Donner du pouvoir aux femmes, aux jeunes et aux peuples autochtones
Quelles solutions ? Les auteurs du rapport appellent à restaurer un tiers de la superficie terrestre, soit 50 millions de kilomètres carrés, grâce à l’agroforesterie ou à l’agriculture régénérative. Pour cela, il faut, notamment, changer le régime foncier des terres. « Nous soutenons les pays [...] qui promeuvent une gouvernance des terres plus responsable qui donne du pouvoir aux femmes et à la jeunesse, aux peuples autochtones et aux communautés locales, » écrit Ibrahim Thiaw, secrétaire exécutif de l’UNCCD.

« L’espoir demeure, alors que la décennie de restauration a commencé », poursuivent les auteurs du rapport en introduction. L’ONU a en effet lancé en 2021 la « Décennie pour la restauration des écosystèmes ». « La tâche est monumentale. Il nous faut replanter et protéger nos forêts. Il nous faut nettoyer les fleuves et les mers. Il nous faut verdir les villes », disait le Secrétaire général de l’ONU, M. António Guterres, début juin.

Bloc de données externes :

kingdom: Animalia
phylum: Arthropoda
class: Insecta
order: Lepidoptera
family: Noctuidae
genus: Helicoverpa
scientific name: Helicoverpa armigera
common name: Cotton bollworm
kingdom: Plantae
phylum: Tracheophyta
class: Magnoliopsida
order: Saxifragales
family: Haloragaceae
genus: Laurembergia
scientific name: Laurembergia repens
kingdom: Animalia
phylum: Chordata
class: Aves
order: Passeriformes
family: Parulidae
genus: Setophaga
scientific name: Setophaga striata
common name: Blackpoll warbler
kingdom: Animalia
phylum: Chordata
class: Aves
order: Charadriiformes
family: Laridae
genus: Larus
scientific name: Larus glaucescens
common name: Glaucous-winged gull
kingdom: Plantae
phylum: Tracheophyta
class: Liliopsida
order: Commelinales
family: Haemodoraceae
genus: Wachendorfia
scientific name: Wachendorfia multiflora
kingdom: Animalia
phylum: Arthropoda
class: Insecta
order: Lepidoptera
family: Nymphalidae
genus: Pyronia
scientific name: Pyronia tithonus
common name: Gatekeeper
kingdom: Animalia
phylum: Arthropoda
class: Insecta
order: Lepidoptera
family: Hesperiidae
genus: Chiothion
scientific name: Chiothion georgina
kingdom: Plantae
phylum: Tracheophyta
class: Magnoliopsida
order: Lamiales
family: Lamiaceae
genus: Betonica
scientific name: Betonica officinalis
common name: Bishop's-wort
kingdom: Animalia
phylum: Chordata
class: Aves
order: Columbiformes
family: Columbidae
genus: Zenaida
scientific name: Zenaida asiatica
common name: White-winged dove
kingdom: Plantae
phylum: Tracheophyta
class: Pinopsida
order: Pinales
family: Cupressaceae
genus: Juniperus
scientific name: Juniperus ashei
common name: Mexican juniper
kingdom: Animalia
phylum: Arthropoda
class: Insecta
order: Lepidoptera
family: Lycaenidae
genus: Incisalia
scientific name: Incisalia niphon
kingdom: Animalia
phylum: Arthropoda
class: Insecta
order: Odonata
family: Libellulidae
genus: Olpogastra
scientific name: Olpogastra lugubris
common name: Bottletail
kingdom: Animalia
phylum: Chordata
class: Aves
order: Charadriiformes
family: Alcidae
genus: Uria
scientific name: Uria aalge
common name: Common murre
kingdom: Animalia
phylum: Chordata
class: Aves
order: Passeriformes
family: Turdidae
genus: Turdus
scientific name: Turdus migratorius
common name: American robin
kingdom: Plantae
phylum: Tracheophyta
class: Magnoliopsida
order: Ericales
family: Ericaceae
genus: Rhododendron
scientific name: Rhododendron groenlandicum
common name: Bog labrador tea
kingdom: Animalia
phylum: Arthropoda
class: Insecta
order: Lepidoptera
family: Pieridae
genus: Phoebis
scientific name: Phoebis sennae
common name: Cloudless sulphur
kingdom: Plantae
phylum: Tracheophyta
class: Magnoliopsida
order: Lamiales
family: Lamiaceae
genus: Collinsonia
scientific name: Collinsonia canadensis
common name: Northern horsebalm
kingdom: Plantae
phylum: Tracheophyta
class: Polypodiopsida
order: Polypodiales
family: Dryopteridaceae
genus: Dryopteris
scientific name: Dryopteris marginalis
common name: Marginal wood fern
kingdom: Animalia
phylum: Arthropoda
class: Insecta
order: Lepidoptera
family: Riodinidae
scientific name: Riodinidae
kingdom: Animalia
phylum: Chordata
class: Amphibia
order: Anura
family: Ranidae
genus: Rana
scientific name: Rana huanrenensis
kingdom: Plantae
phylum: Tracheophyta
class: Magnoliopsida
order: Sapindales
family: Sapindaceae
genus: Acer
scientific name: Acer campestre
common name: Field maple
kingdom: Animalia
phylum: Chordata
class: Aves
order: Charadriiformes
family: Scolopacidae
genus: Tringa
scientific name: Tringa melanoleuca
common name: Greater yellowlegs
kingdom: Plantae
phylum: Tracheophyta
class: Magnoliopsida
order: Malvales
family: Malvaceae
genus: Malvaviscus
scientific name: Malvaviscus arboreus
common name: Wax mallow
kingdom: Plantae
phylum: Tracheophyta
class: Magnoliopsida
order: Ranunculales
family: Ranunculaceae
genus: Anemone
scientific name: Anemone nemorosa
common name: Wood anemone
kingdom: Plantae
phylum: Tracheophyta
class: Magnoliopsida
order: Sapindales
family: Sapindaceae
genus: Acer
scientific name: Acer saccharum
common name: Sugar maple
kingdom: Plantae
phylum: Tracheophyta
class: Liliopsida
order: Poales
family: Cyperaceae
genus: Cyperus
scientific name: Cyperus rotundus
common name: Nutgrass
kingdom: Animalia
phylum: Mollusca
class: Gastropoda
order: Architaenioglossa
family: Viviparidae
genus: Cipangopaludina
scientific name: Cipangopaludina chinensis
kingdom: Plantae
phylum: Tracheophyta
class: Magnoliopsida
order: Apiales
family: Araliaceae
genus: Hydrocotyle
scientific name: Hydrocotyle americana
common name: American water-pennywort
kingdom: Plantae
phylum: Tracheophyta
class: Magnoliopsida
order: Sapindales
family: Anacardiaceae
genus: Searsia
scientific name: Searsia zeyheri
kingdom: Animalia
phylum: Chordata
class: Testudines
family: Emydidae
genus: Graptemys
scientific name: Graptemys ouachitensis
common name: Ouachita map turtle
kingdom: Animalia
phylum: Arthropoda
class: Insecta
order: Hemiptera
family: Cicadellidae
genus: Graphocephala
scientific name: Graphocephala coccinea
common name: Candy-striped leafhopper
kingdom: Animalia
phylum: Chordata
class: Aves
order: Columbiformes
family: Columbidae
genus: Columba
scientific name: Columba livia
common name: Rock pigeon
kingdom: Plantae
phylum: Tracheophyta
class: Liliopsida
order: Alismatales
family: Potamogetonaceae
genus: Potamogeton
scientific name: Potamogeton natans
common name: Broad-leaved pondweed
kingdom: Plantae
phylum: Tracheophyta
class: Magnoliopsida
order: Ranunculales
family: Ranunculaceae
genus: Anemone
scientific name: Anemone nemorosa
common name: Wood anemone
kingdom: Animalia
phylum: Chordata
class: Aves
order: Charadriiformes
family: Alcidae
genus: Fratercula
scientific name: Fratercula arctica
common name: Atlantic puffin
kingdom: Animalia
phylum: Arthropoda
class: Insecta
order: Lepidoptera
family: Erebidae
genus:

Sur les neuf limites planétaires que l’humanité ne doit pas franchir afin de pouvoir conserver une planète habitable, quatre ont déjà été dépassées, indique par ailleurs le rapport de l’ONU. Il s’agit des changements climatiques, de la perte de biodiversité, des perturbations des cycles biogéochimiques et de la désertification terrestre.